* [PROBLEM TO WORK ON] Look for the word "down" in the material below, then report each line where it occurs.

* [RAW DATA]
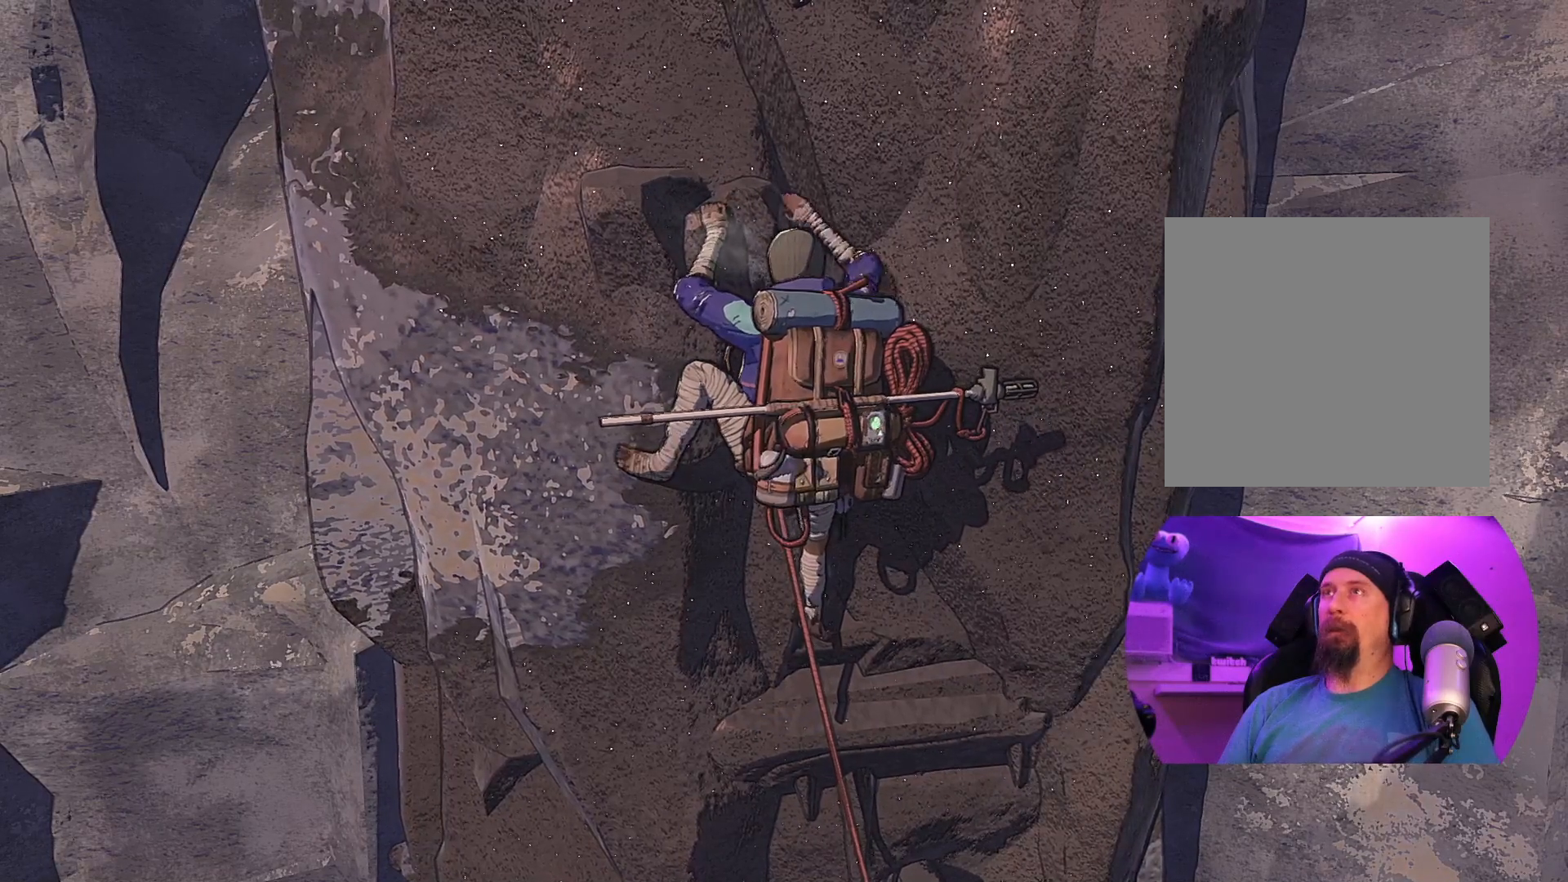
{"buttons": ["R1"], "left_stick": "up-left", "right_stick": "center", "events": [[367, "R1", "down"]]}
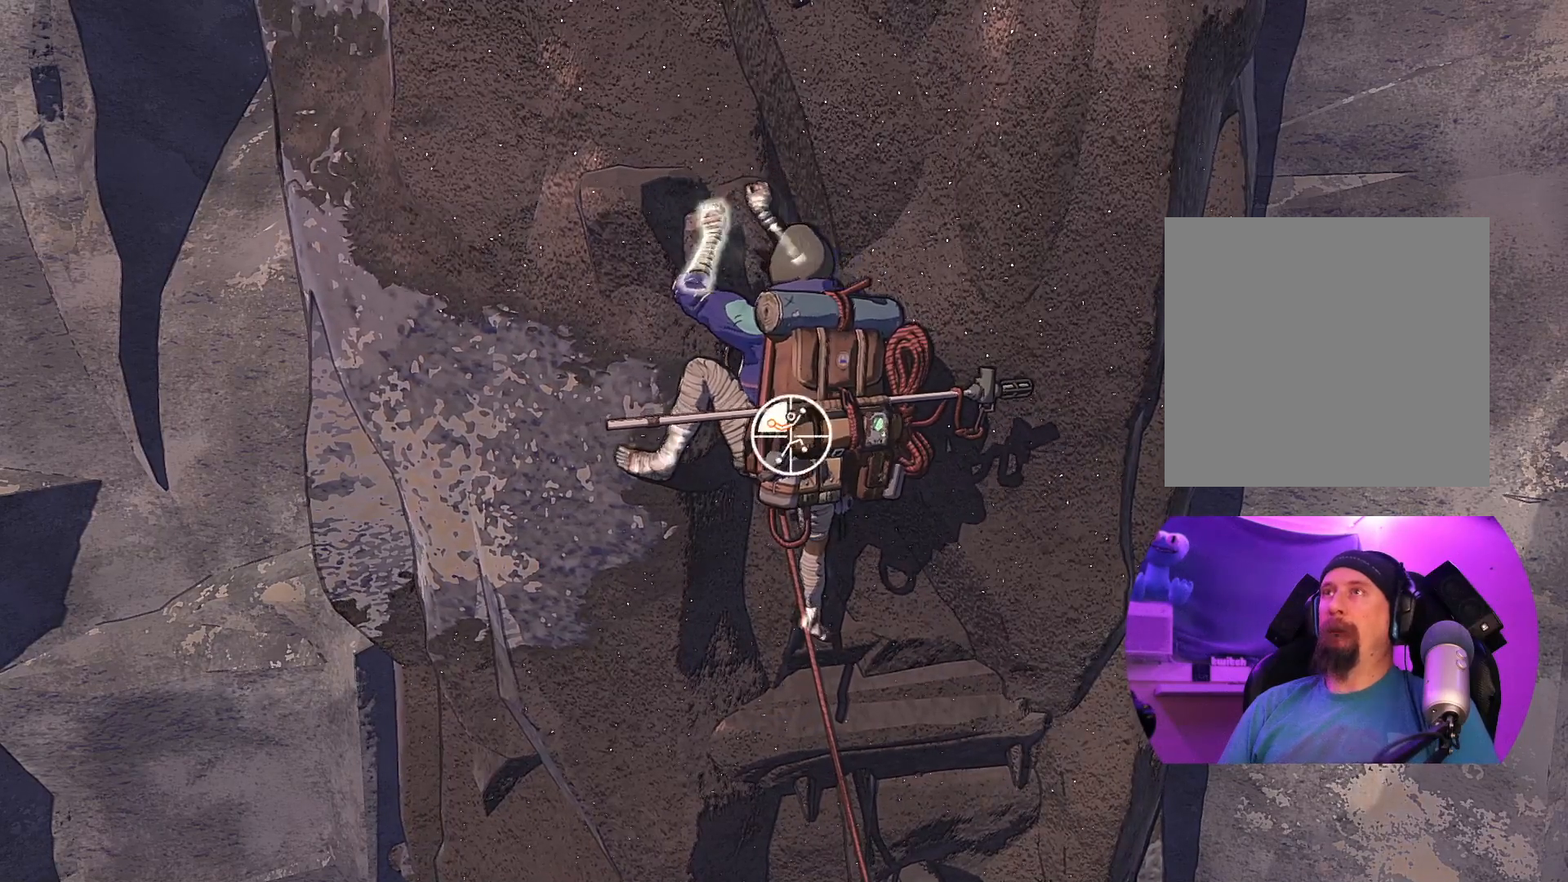
{"buttons": ["R1"], "left_stick": "center", "right_stick": "center", "events": [[183, "left_stick", "center"]]}
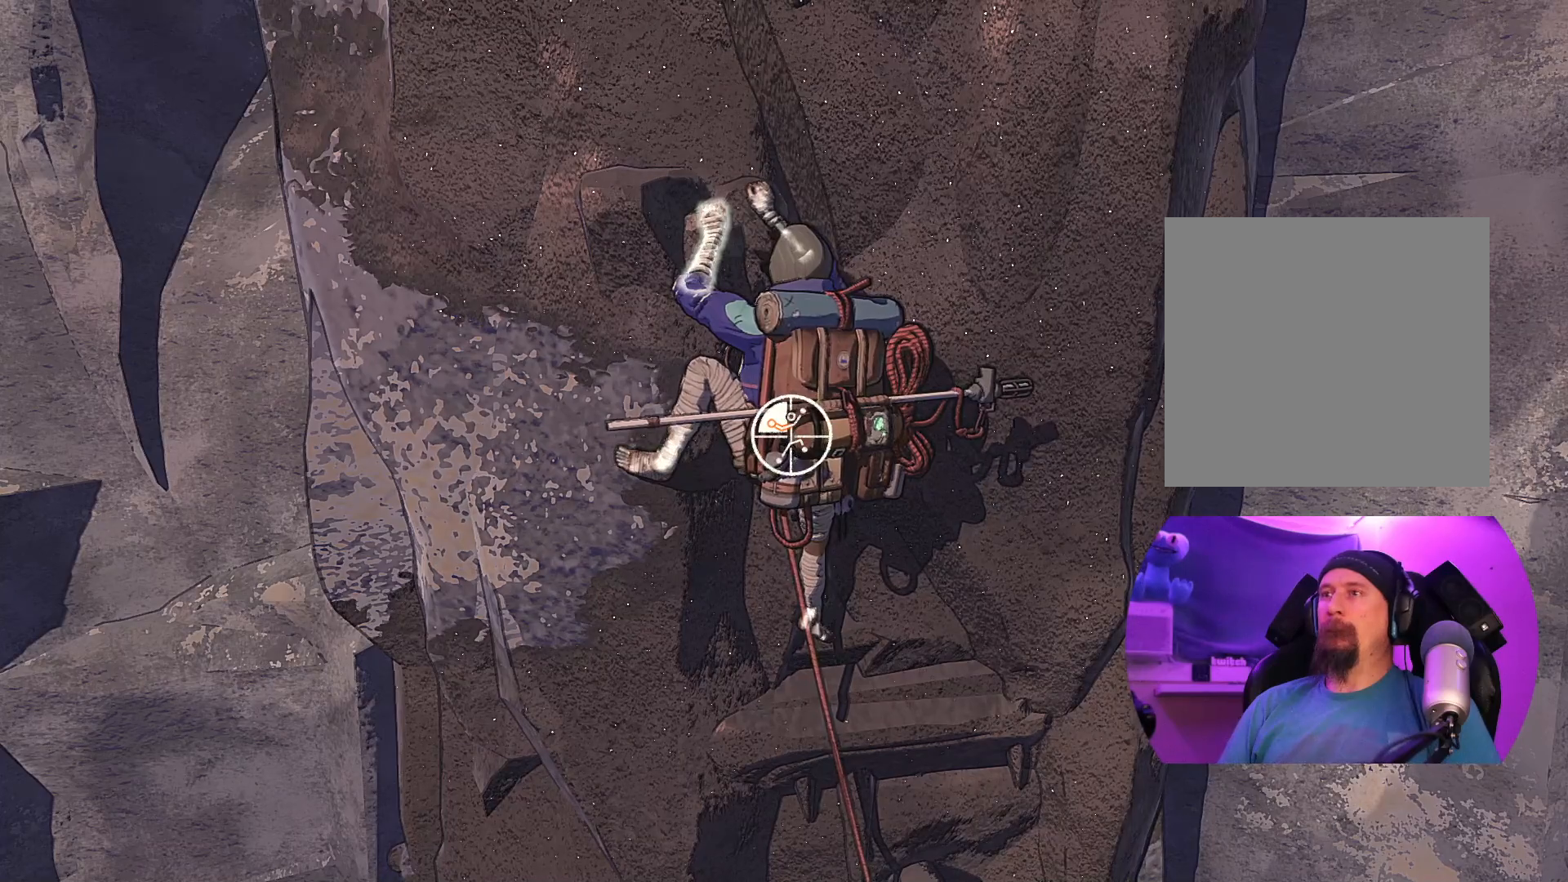
{"buttons": ["R1"], "left_stick": "center", "right_stick": "up-left", "events": [[283, "right_stick", "left"], [383, "right_stick", "up-left"]]}
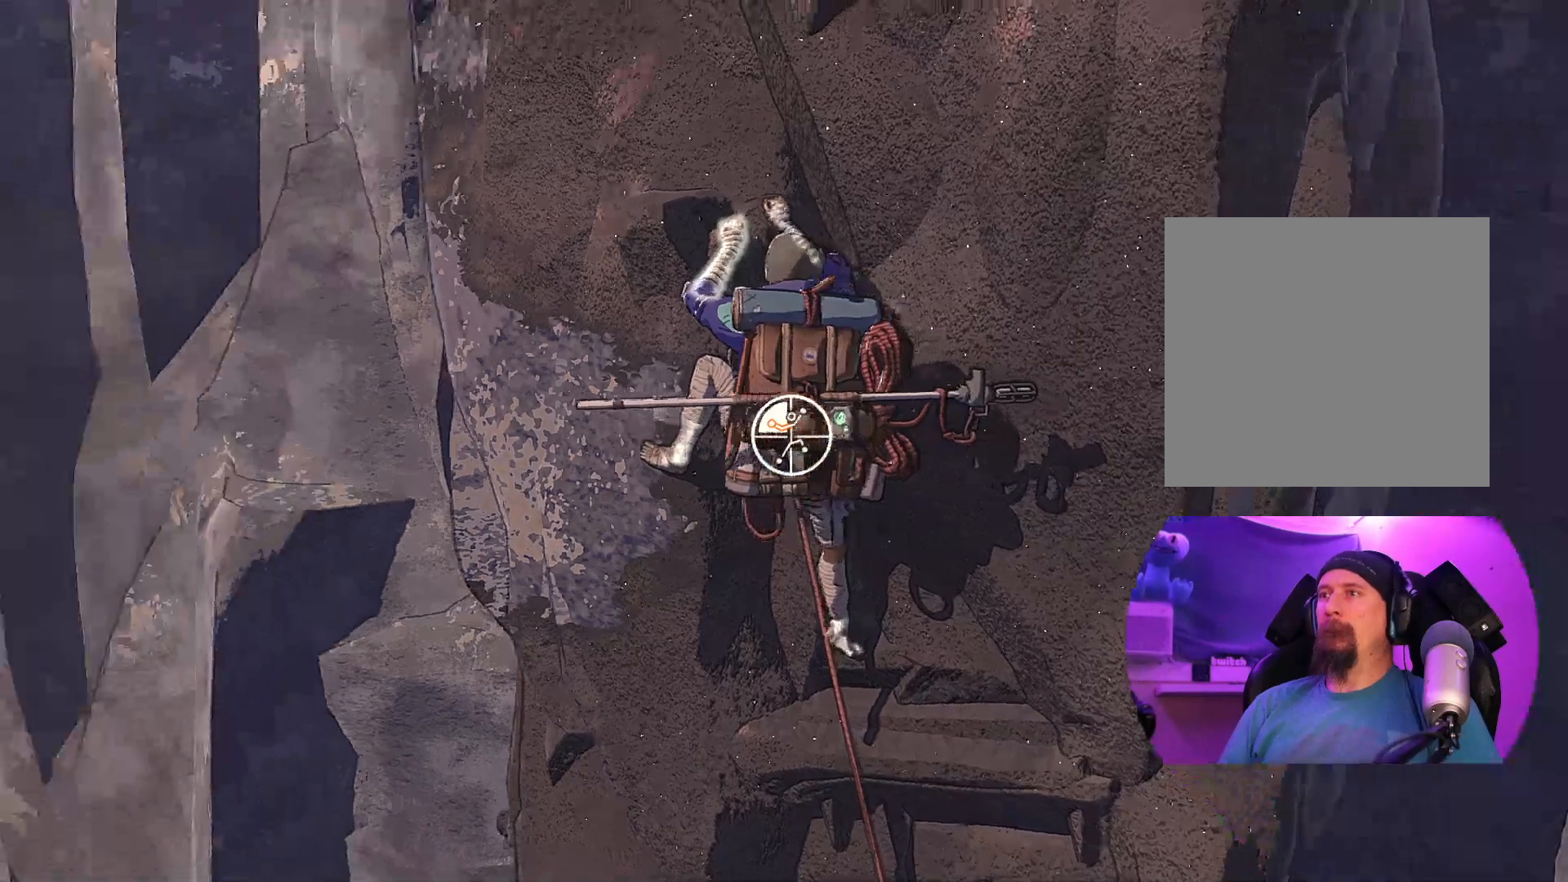
{"buttons": ["R1", "R2"], "left_stick": "center", "right_stick": "center", "events": [[417, "right_stick", "center"], [450, "R2", "down"]]}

* [RESPONSE]
{"buttons": ["R1"], "left_stick": "up-left", "right_stick": "center", "events": [[367, "R1", "down"]]}
{"buttons": ["R1", "R2"], "left_stick": "center", "right_stick": "center", "events": [[417, "right_stick", "center"], [450, "R2", "down"]]}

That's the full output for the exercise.